This book is a total waste of time and money.
The first 2 hours of this book could have been written in 5 pages.
It's mindless dribble.
The story gets lost after 10 minutes.
The Irish accent requires really really focused listening.
You've been warned.
I have purchased over 500 Audible novels.
This is the worst I have ever heard.
The book truly brought the life of Anna to life and continued the story of Anna's mother from the first book, "The Winter Sea".
I compare it to "The Winter Sea", first book in the Slains Castle Series
It needs another narrator. Katherine Kellgren's character voices are good but her narrator voice is harsh and at times hurts my ears.
I would take Rob out to dinner. He's sexy and full of surprises.
The narrator's tone of voice made a great story hard to listen to.
I enjoy Susanna Kearsley and loved each one of her other audiobooks, even though each narration is very different than any other. This one did not do a great job with pace, volume or accents. Shame! It was a big distraction to me for much of the book. Seemed as if she was rushing and almost shouting for half the book. I would so much have preferred a different performer.
This one felt a little forced; pulling all the strings together from other books. Not as natural as the others.
I got this book because I so loved the first book about slains. This story is not that same but it did give me an end to baby Anna's story. The only thing I still could not get used to was the narrator. I found myself focusing on her voice instead of the story quite a lot.
I'm loving Susanna Kearsley's books. This one will delight on many levels too. Nicola is spunky and self assured. Anna is so strong and brave. Rob is the best and Edmond comes in too late in the story for me.
I would say though that the reader would enjoy the story more if they've read The Winter Sea first, although it's probably not necessary.
Finally, the narrator was awful. Her voice was too old to be Nicola and she kept getting her Scottish and Russian accents mixed up.
I loved the Winter Sea and was excited to listen to this book. The premise of the story sounded so interesting and I am a sucker for historical fiction dealing with this time period. But the narration...oy! Interestingly, she did a great job voicing the roles of the books characters...but the story narration is so grating and annoying, it made listening to the book downright painful. I'll buy a copy and READ it instead.
Not in auditory form, because the narrator's style is so unemotional and detatched that it makes it difficult to connect with the story at all, and becomes more and more painful to listen to as the story progresses.
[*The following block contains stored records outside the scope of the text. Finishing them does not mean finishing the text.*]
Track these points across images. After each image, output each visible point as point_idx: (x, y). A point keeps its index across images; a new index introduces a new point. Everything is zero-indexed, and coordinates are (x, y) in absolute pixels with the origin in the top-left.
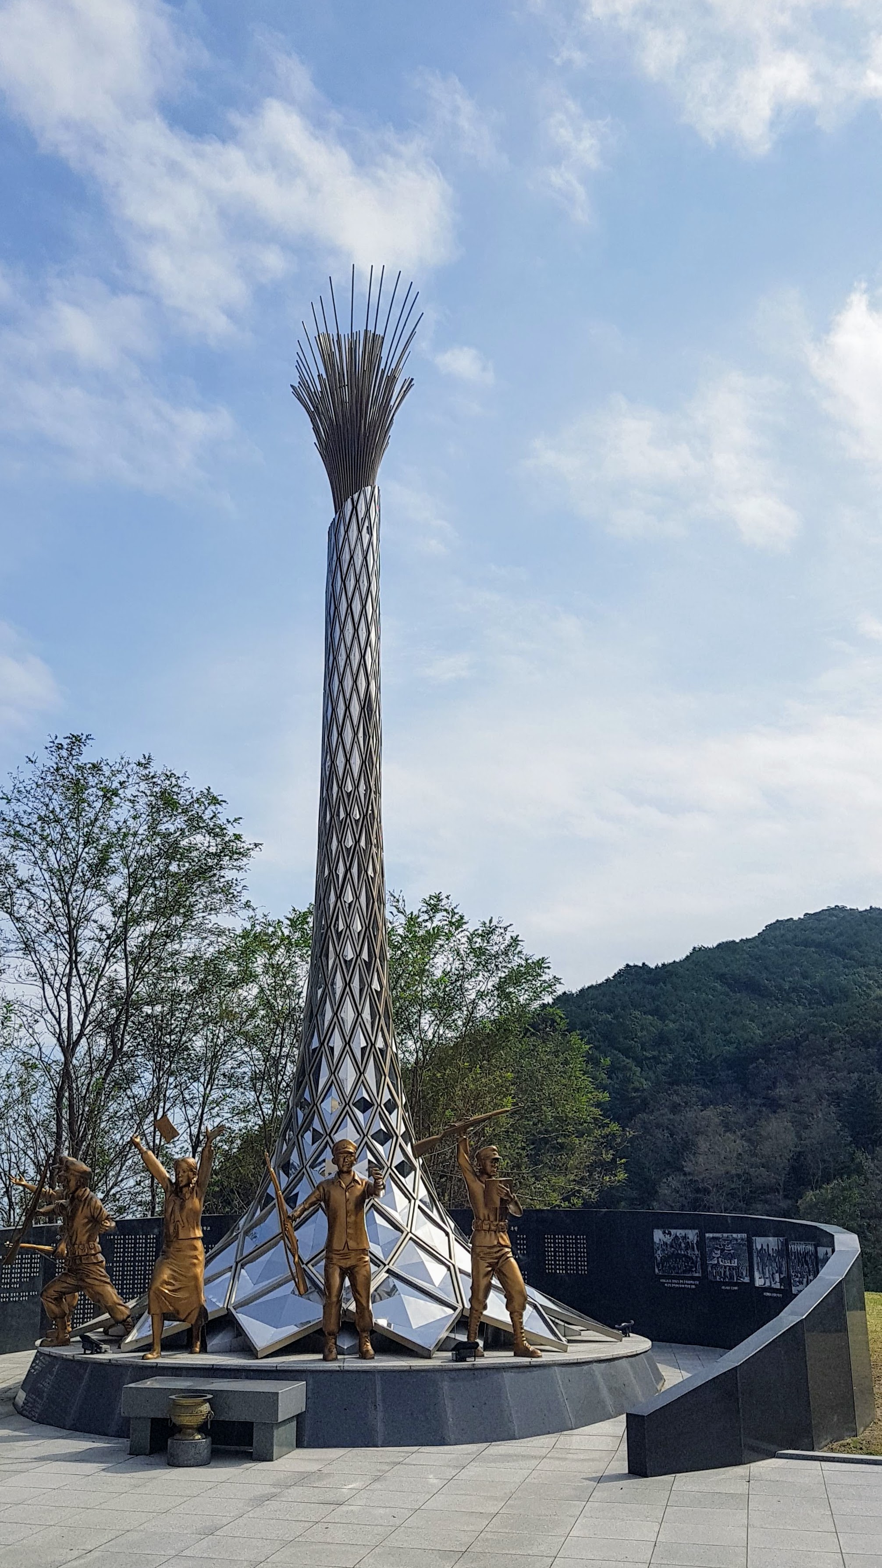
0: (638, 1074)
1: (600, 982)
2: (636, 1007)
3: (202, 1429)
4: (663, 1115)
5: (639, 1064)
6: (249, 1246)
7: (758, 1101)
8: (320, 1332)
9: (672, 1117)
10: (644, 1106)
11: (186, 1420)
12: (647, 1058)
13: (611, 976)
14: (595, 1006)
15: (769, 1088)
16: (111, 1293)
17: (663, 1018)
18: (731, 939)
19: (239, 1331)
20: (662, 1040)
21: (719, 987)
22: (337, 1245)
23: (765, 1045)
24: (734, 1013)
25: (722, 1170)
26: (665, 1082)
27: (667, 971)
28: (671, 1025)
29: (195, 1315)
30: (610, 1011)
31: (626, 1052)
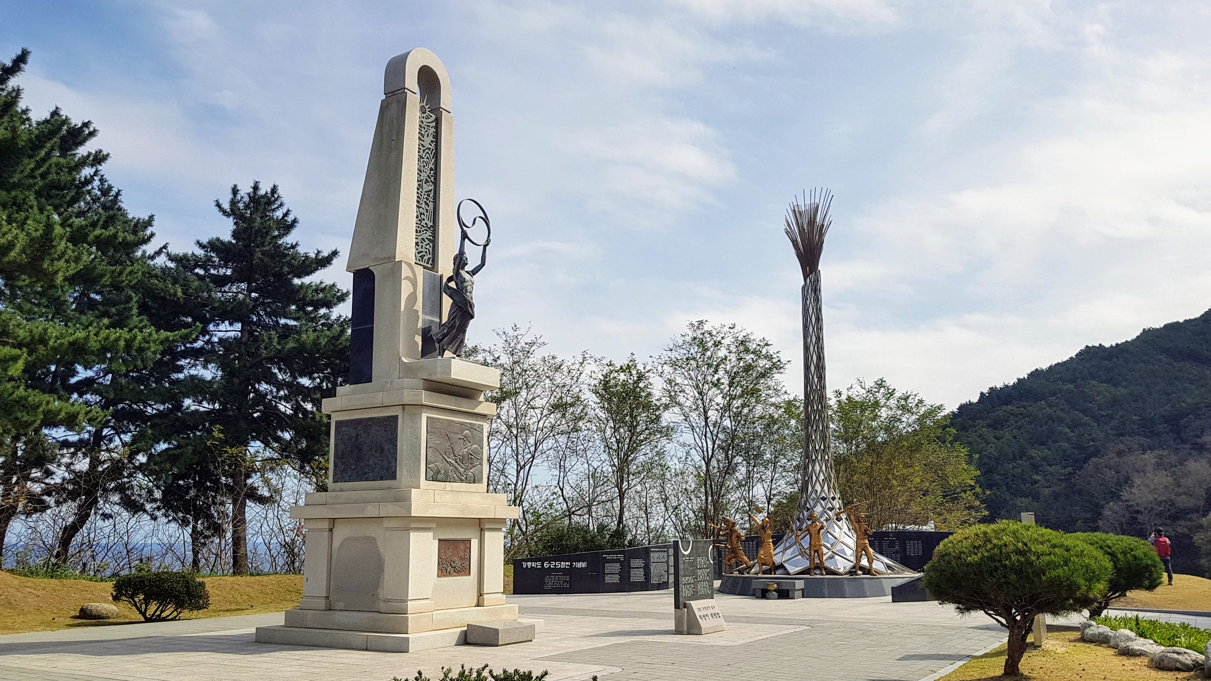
0: (1096, 428)
1: (1065, 360)
2: (1093, 378)
3: (775, 591)
4: (1110, 459)
5: (1096, 419)
6: (788, 544)
7: (1188, 446)
8: (809, 569)
9: (1117, 459)
10: (1097, 453)
11: (770, 588)
12: (1103, 416)
13: (1073, 355)
14: (1059, 379)
15: (1197, 436)
16: (746, 558)
17: (1115, 385)
18: (1175, 321)
19: (786, 569)
20: (1115, 402)
21: (1164, 359)
22: (812, 543)
23: (1196, 404)
24: (1177, 378)
25: (1150, 497)
26: (1113, 435)
27: (1121, 350)
28: (1123, 390)
29: (771, 564)
30: (1072, 382)
31: (1085, 412)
Another review said the narrator is like listening to Miss Jane from The Beverly Hillbillies, and that about sums it up. Ruins the whole thing, I would read it rather than listen to it read like this.
Yes, I do love all of Susanna Kearsley's books, and have enjoyed many through Audible. I am sure this one is just as good. Just not in as an auditory read.
No. Not because of the story itself. It was painful to listen to the narrator style. Couldn't get past it.
I had high hopes for this book since I have enjoyed several other books by this author. The Firebird was boring. Should have listened to other reviewer's comments on the narration; it was annoying. I was interested to see how this book ended but wasn't impressed or surprised when I reached the end.
Enjoyed the writing the story was original and had some good unexpected turns. But nothing I wanted to rush through and finish. It was easy to put down after a chapter.
50ish retired public radio news broadcaster, female, rancher. I love good writing from historical fiction and interesting, off beat mysteries to history of religions and interesting biography coupled with excellent voicing. I have no use for poorly delivered reading. I'll suffer though so-so writing if the content is engaging, but if the narrator is bad, I'll buy the book and read it myself.
I loved learning about the early history of St. Petersberg, briefly the lives of the Czar and his wife, and the role St. Petersberg played in the Jacobite era of English history. The modern day romance was predictable, but the Jacobite era story was a satisfying continuation of the first book. The narrator was very loud and strident and didn't match the personality of the modern day heroine at all. Her accents were good, though, and I give her lots of credit for pulling off English, Scottish and Russian accents quite well. It is very hard to not compare this series to Diana Gabaldon's work. It pales next to that, but if you have finished all of Gabaldon and long for more, this is a reasonable replacement. Also, if you are interested in telepathic communication, you may find this interesting.